### Aim of the exercise
From the records below, set down exactly the lines starting with the line that contains "left shoulder: (265, 184)" and going on through the line that contains "left ear: (250, 159)". Nothing else is wanted.

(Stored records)
---*---

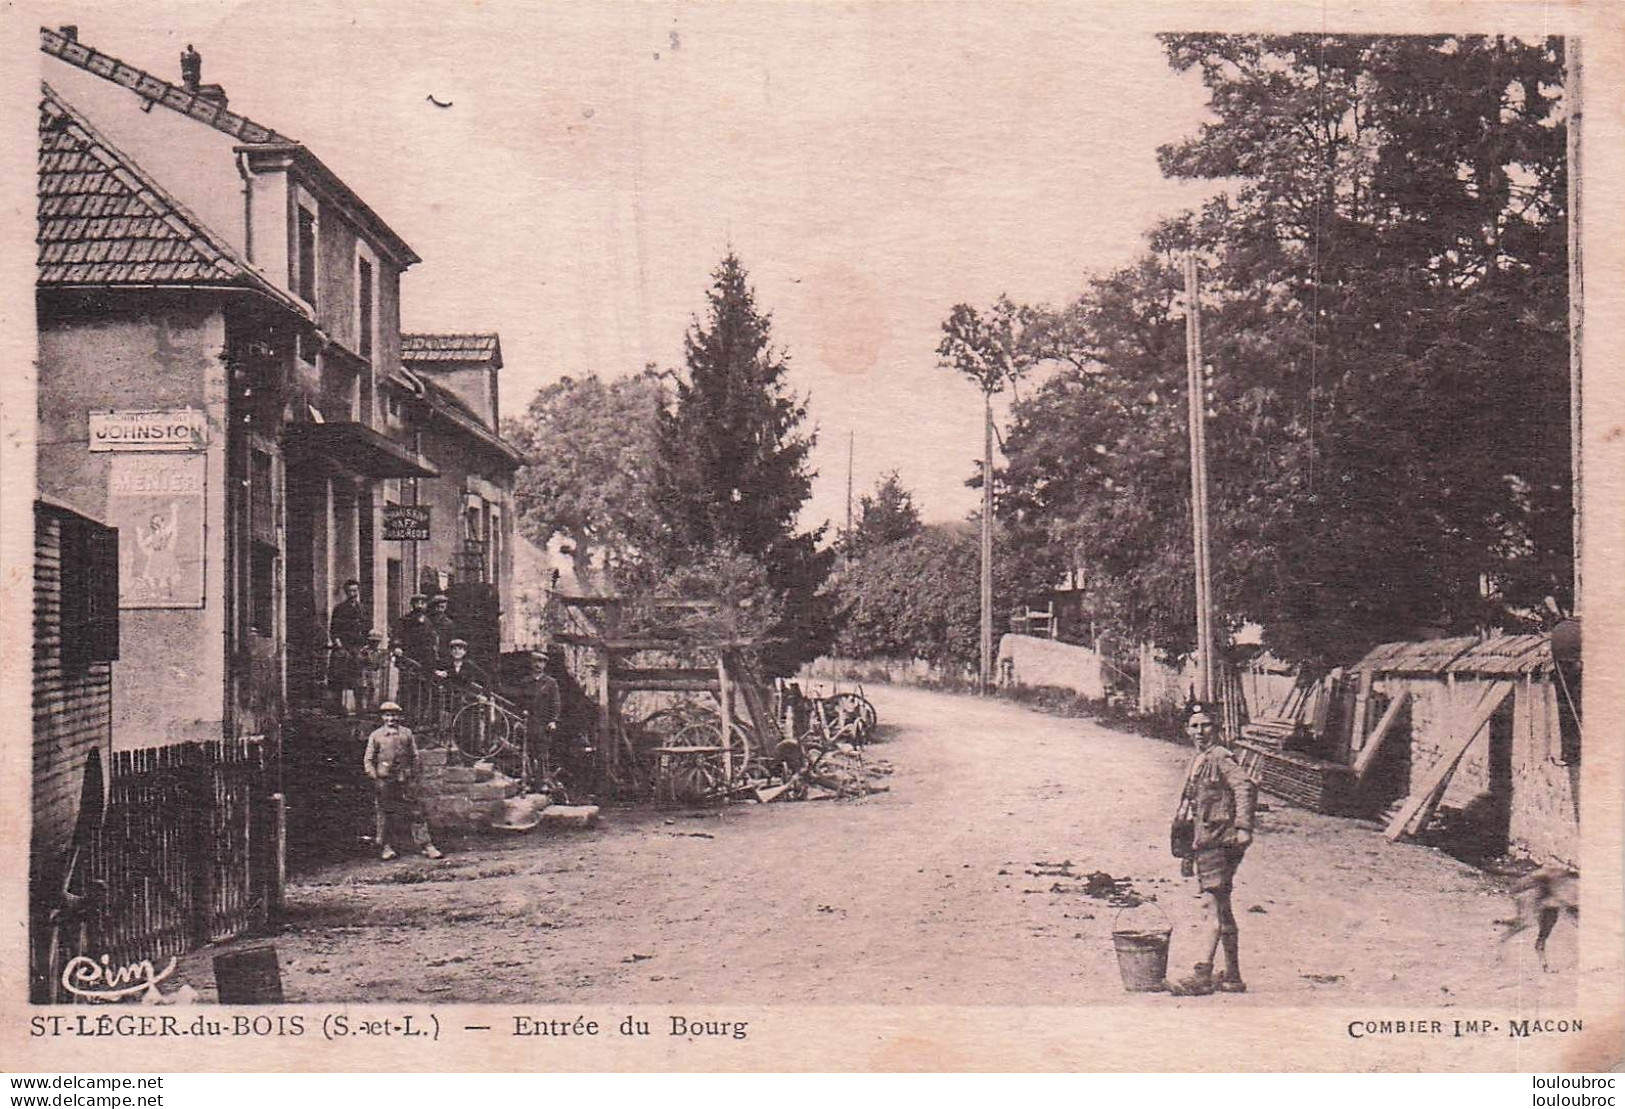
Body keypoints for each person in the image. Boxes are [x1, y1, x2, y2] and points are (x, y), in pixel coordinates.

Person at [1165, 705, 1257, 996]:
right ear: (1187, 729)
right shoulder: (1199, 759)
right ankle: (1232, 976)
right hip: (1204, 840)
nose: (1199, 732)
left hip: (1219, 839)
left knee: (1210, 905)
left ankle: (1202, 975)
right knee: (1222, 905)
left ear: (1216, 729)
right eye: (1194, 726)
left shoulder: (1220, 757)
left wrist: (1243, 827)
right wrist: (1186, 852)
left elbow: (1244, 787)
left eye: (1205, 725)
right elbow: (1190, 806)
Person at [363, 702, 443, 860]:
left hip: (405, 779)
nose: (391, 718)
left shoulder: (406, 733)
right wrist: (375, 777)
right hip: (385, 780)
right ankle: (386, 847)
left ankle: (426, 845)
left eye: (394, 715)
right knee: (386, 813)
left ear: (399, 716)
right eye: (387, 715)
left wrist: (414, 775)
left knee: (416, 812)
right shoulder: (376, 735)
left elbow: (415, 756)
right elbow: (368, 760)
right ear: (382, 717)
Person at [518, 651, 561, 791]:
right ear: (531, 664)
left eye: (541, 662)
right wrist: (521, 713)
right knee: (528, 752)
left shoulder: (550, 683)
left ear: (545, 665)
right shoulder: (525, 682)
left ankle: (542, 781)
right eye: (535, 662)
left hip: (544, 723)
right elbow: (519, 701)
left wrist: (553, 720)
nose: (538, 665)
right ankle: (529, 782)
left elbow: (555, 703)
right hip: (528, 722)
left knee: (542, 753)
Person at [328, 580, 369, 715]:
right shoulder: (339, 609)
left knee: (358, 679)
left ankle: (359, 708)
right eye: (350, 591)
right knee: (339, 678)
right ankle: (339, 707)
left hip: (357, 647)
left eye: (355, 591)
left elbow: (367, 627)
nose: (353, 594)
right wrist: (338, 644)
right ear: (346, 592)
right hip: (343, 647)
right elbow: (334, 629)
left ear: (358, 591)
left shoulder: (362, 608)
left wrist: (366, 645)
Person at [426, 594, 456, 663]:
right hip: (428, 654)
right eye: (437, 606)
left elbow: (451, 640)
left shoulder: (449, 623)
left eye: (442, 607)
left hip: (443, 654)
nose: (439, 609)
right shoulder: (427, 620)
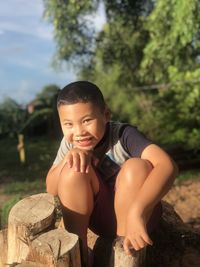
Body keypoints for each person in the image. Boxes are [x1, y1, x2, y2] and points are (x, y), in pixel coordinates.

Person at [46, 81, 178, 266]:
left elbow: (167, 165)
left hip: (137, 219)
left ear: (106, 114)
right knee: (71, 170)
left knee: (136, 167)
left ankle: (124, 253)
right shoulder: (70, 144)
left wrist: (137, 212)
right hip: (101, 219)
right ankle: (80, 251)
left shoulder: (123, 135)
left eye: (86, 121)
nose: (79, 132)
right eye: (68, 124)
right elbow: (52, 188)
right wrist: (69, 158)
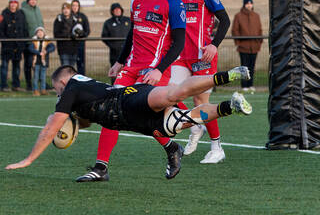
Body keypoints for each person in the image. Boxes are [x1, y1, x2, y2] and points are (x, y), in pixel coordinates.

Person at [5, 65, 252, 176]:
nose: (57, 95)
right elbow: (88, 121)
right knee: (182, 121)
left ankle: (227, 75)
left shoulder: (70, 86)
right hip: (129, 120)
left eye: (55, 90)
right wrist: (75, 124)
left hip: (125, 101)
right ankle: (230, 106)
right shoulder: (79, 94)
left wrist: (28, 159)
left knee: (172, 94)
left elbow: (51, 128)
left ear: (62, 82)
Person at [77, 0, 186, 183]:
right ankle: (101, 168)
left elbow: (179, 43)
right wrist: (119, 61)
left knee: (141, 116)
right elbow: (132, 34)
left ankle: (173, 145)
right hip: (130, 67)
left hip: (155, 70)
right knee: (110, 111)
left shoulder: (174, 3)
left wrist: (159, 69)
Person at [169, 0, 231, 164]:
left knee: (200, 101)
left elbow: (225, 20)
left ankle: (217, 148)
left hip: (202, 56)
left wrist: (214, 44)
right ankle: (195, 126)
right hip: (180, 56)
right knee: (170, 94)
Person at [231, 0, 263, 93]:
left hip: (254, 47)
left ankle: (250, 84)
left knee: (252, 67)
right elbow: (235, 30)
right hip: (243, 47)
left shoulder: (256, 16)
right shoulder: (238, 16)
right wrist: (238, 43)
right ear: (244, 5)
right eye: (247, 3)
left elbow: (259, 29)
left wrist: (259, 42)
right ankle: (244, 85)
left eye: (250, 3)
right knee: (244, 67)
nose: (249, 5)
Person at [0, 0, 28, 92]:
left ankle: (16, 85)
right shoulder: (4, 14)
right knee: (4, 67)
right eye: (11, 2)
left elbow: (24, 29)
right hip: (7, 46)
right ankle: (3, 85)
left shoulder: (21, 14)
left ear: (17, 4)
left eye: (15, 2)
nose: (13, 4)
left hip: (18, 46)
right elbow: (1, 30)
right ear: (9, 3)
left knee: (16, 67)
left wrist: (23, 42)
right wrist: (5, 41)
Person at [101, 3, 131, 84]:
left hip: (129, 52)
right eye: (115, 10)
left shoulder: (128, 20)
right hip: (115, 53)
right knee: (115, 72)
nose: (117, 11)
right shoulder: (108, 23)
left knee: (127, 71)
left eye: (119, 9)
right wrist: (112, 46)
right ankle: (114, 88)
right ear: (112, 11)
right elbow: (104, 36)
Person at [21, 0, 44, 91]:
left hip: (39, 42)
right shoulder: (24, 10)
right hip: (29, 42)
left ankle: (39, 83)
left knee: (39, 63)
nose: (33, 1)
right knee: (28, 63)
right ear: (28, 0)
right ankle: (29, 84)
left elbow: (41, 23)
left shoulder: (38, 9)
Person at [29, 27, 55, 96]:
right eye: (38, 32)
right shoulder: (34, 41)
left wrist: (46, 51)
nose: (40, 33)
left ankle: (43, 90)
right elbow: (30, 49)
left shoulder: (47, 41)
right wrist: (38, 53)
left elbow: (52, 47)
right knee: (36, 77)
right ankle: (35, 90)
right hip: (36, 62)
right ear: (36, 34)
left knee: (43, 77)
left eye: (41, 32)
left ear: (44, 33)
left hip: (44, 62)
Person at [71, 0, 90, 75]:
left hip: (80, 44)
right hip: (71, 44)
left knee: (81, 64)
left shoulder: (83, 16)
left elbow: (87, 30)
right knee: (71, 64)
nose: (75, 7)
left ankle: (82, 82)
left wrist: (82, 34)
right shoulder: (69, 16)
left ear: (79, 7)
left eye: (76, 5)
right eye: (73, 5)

---*---

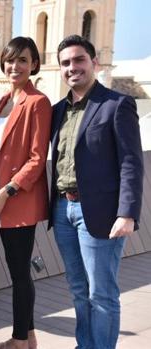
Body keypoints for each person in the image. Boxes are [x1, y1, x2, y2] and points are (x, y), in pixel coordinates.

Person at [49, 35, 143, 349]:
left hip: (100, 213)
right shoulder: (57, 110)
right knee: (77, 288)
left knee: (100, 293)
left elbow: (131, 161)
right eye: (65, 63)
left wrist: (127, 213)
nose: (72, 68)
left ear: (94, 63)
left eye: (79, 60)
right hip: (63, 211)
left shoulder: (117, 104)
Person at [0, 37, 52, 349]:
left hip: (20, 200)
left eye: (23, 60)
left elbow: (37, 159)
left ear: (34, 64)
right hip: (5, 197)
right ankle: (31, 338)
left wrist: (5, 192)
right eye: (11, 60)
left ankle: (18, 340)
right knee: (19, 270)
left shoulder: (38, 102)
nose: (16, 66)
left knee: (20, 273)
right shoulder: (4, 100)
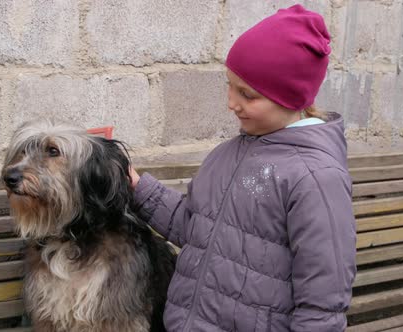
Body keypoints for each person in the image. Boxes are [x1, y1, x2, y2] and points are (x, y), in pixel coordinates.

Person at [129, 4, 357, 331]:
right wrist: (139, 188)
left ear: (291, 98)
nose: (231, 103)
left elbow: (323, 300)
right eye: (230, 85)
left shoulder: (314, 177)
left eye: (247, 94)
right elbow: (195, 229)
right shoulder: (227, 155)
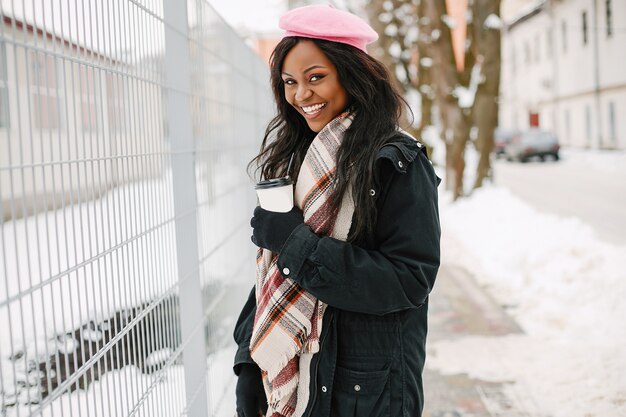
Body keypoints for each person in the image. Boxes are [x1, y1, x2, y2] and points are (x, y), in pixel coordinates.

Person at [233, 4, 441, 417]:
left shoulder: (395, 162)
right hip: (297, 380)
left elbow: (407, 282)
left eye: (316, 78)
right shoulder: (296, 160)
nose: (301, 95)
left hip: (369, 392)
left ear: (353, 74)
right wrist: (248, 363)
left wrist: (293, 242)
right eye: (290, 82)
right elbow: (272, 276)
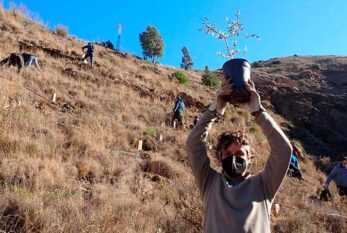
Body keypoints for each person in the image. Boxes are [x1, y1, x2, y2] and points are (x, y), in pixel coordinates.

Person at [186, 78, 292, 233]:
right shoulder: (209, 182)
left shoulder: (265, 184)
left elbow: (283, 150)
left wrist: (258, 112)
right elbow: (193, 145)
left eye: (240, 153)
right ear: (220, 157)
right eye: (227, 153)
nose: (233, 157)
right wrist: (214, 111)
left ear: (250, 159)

---*---

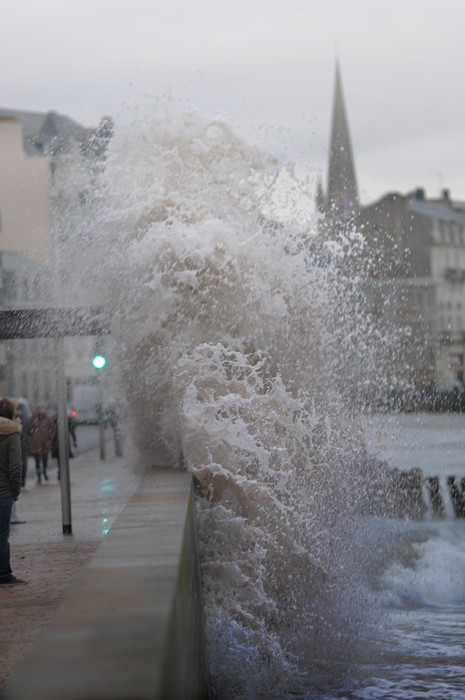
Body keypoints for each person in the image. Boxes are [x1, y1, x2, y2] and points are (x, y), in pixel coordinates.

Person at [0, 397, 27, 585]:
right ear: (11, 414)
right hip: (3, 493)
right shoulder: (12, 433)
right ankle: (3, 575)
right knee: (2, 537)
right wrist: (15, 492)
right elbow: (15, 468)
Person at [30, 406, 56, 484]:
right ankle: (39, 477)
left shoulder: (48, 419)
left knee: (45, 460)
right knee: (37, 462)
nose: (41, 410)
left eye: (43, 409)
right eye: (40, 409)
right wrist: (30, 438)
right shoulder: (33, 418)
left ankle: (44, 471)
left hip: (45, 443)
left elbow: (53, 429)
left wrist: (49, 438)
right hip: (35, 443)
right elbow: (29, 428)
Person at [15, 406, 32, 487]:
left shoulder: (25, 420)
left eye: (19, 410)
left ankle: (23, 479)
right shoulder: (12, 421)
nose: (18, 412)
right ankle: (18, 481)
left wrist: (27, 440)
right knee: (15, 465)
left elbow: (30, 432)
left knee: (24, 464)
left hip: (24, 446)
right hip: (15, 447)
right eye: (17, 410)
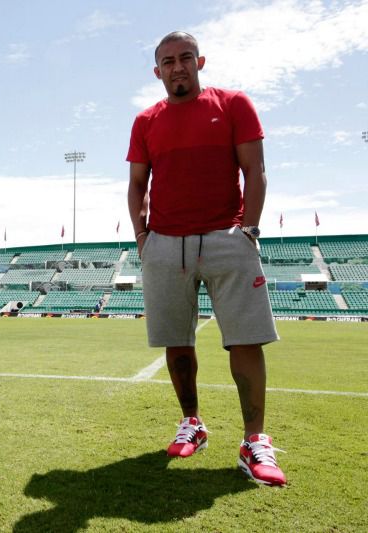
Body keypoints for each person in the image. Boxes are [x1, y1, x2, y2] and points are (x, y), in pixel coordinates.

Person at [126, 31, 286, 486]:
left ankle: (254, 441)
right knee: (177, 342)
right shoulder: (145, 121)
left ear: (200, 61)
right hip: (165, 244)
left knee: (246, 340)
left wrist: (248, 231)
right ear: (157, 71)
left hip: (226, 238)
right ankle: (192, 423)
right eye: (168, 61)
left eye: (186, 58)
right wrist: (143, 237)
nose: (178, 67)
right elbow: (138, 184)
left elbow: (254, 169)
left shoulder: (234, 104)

---*---

### Answer below
left shoulder: (265, 184)
left elbow: (283, 150)
left wrist: (258, 112)
right elbow: (193, 145)
left eye: (240, 153)
right ear: (220, 157)
right eye: (227, 153)
nose: (233, 157)
right wrist: (214, 111)
left ear: (250, 159)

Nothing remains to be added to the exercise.